In my living room, the file box sat where he’d left it. I sat on the couch and stared at it while I finished my beer.
I did not want to get mixed up in a Vampire Court
case, and I really did not want to attract the attention of a harnad, especially John West’s harnad, but Mark had asked for my help and I owed him. The least I could do was look at the damn files.
With a sigh, I tossed my bottle into the trash can with the rest of the afternoon’s dead soldiers, went to the kitchen for a cup of water, then returned to the living room. I took the lid off the file box and starting pulling out folders.
When Malcolm came up from the basement, he found me sitting on the living room floor on a couch cushion, surrounded by stacks of files and papers. “What’s all this?”
I told him about Mark’s visit, the missing women, and the Vamp Court’s concerns.
“Wow, that’s bad,” he said. “So, what’s in all these files?”

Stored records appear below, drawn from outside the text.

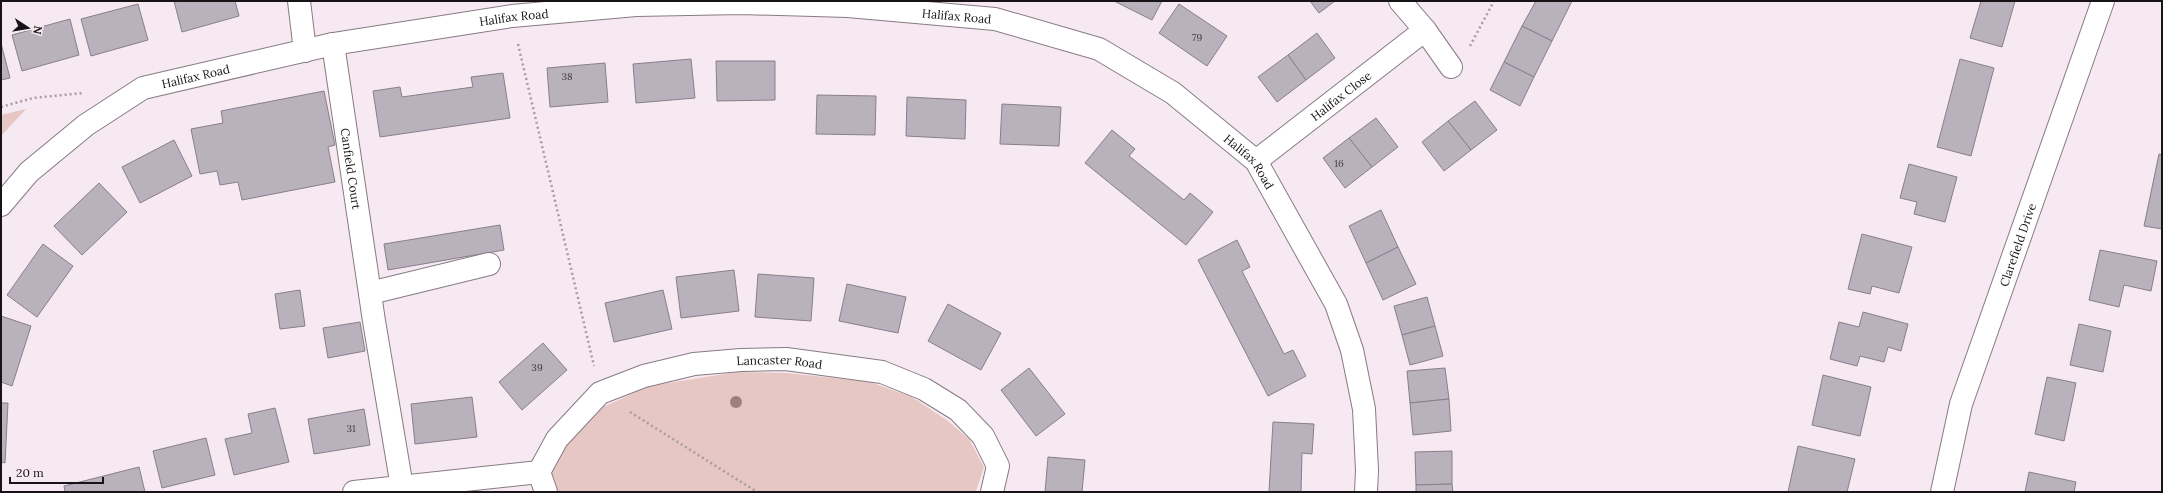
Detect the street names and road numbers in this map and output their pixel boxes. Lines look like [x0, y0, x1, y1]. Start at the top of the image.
street label: Halifax Road [478, 5, 549, 29]
street label: Halifax Road [921, 5, 992, 26]
street label: Halifax Road [160, 61, 231, 91]
street label: Halifax Close [1307, 67, 1374, 124]
street label: Canfield Court [338, 127, 365, 211]
street label: Halifax Road [1221, 131, 1278, 192]
street label: Clarefield Drive [1996, 201, 2039, 288]
street label: Lancaster Road [736, 351, 823, 371]

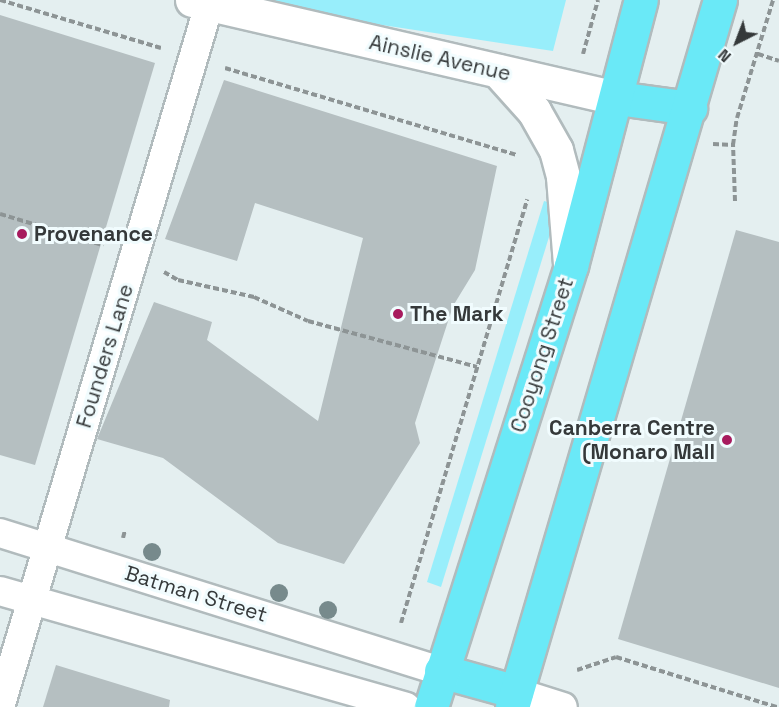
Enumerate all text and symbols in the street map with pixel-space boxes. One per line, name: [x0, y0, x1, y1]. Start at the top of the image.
north arrow: [707, 12, 767, 72]
street label: Ainslie Avenue: [367, 29, 513, 87]
text: N: [714, 44, 736, 67]
place label: Provenance: [34, 221, 153, 247]
marker: Provenance: [15, 227, 29, 241]
street label: Cooyong Street: [505, 274, 579, 436]
street label: Founders Lane: [71, 281, 139, 431]
place label: The Mark: [410, 301, 504, 327]
marker: The Mark: [391, 307, 405, 321]
place label: Canberra Centre (Monaro Mall: [549, 415, 715, 465]
marker: Canberra Centre (Monaro Mall: [720, 433, 734, 447]
street label: Batman Street: [122, 560, 270, 628]

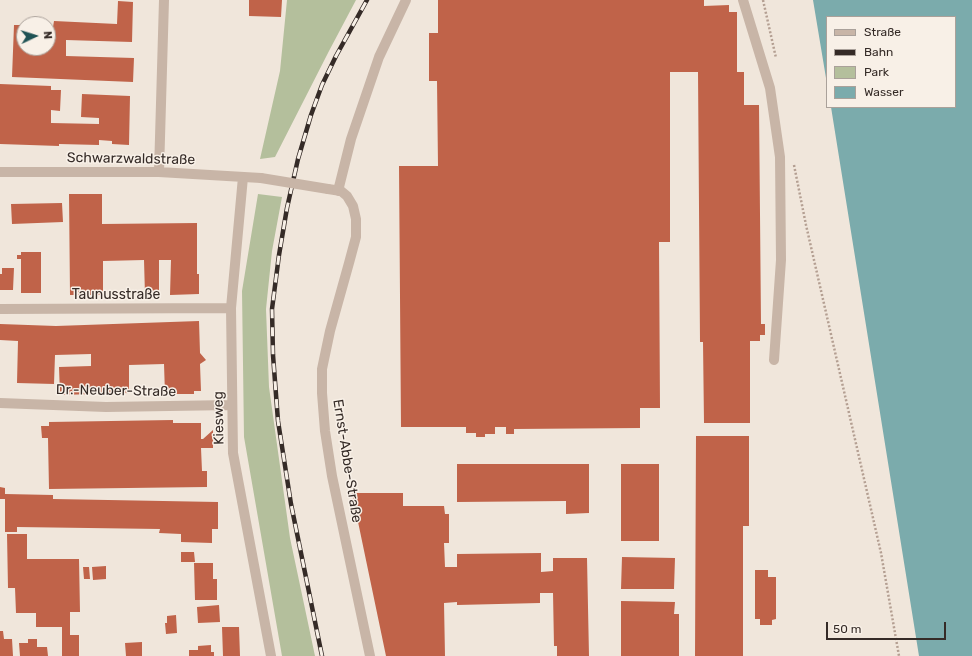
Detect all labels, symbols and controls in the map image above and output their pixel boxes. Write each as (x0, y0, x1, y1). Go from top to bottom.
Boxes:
north arrow (16, 16, 56, 56)
legend (826, 16, 956, 108)
text: Straße (864, 25, 901, 39)
text: N (41, 31, 54, 40)
text: Bahn (864, 45, 893, 59)
text: Park (864, 65, 889, 79)
text: Wasser (864, 85, 904, 99)
street label: Schwarzwaldstraße (67, 149, 195, 169)
street label: Taunusstraße (72, 287, 160, 303)
street label: Dr.-Neuber-Straße (56, 382, 176, 400)
street label: Kiesweg (210, 391, 228, 445)
street label: Ernst-Abbe-Straße (329, 398, 365, 524)
scale bar (828, 614, 948, 640)
text: 50 m (833, 622, 861, 636)

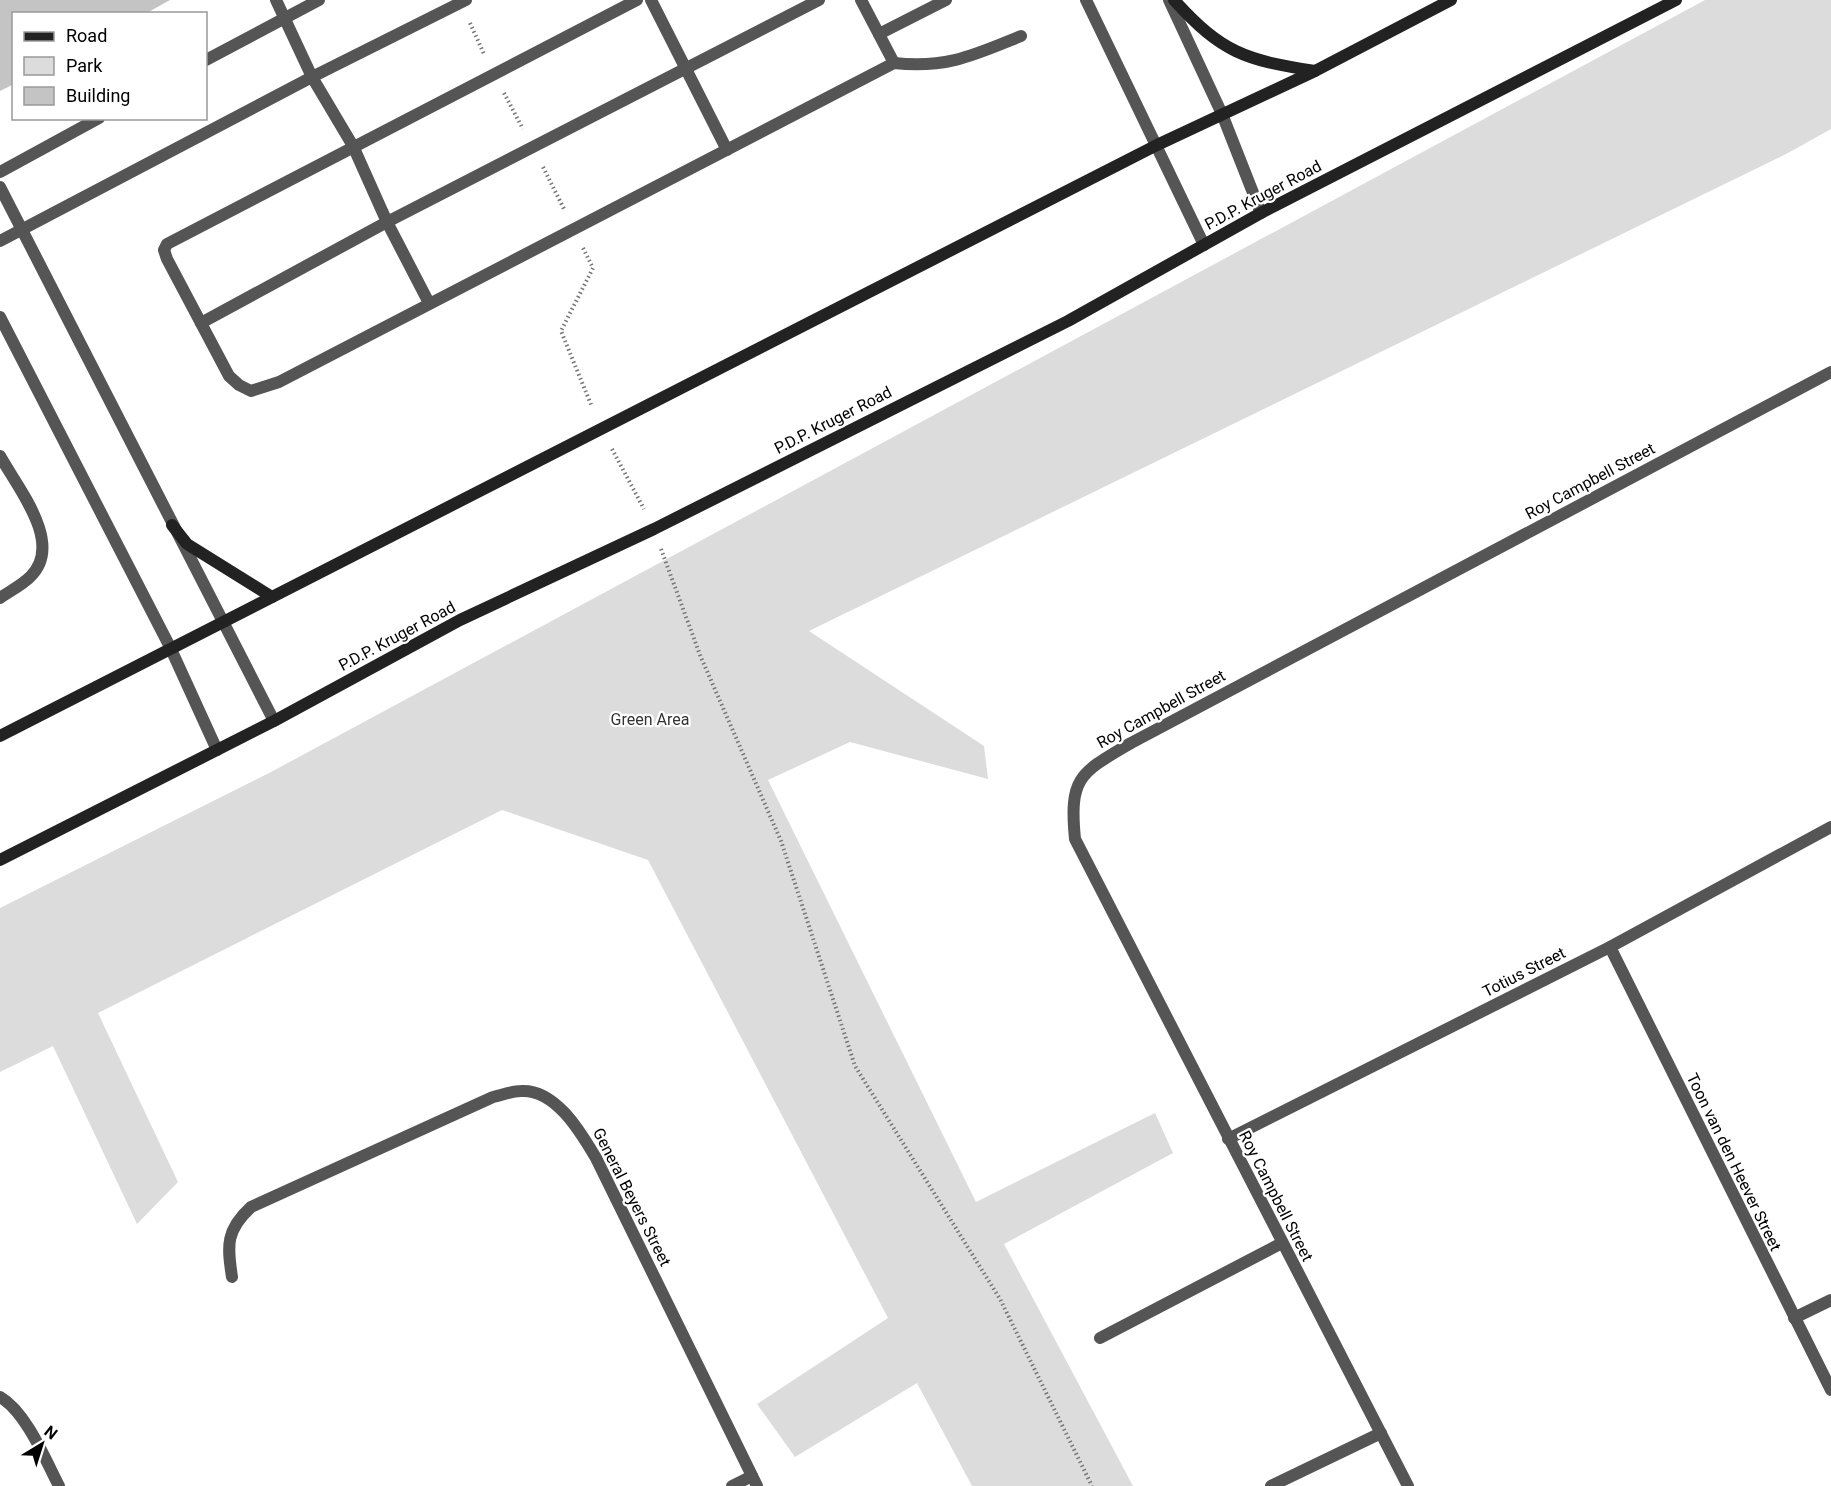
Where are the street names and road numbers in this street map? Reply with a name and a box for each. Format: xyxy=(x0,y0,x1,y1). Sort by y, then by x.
street label: P.D.P. Kruger Road xyxy=(1201,156,1325,234)
street label: P.D.P. Kruger Road xyxy=(771,382,895,458)
street label: Roy Campbell Street xyxy=(1522,439,1658,523)
street label: P.D.P. Kruger Road xyxy=(335,597,459,675)
street label: Roy Campbell Street xyxy=(1093,666,1229,752)
street label: Totius Street xyxy=(1479,943,1569,1001)
street label: Toon van den Heever Street xyxy=(1683,1070,1785,1254)
street label: General Beyers Street xyxy=(589,1125,675,1269)
street label: Roy Campbell Street xyxy=(1235,1128,1317,1264)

I unfolded myself from the cushion, stood up, and stretched, feeling my stiff joints pop. “The brown folders are copies of Mark’s notes. The loose papers clipped together are the reporter’s notes, going back over a year. The red folders are the Vampire Court reports on recent anti-supe activities and hate groups.”
“What have you read so far?”
I pointed to the stacks of brown folders. “I started with Mark’s notes. For the past three weeks, he’s been working on tracking down the women who have been reported missing. Most of the names came from Amanda Bailey and the rest from word of mouth. Mark tried to compile what information he could and piece together where and when they were last seen. There’s not a lot in there. He hasn’t had much luck getting witnesses to talk to him.”
“How many women are missing?”
I settled back onto the cushion. “Well, there are twenty-six names on the list who haven’t been accounted for. Hard to say how accurate the list is, though; there could be more who haven’t been reported missing.”
“Or fewer, if some of those women left town to go somewhere else,” he pointed out.
“That’s true, though it does seem like a lot of them left personal belongings that friends or roommates said they would never leave behind. We can probably assume the true number is somewhere upwards of twenty-six.”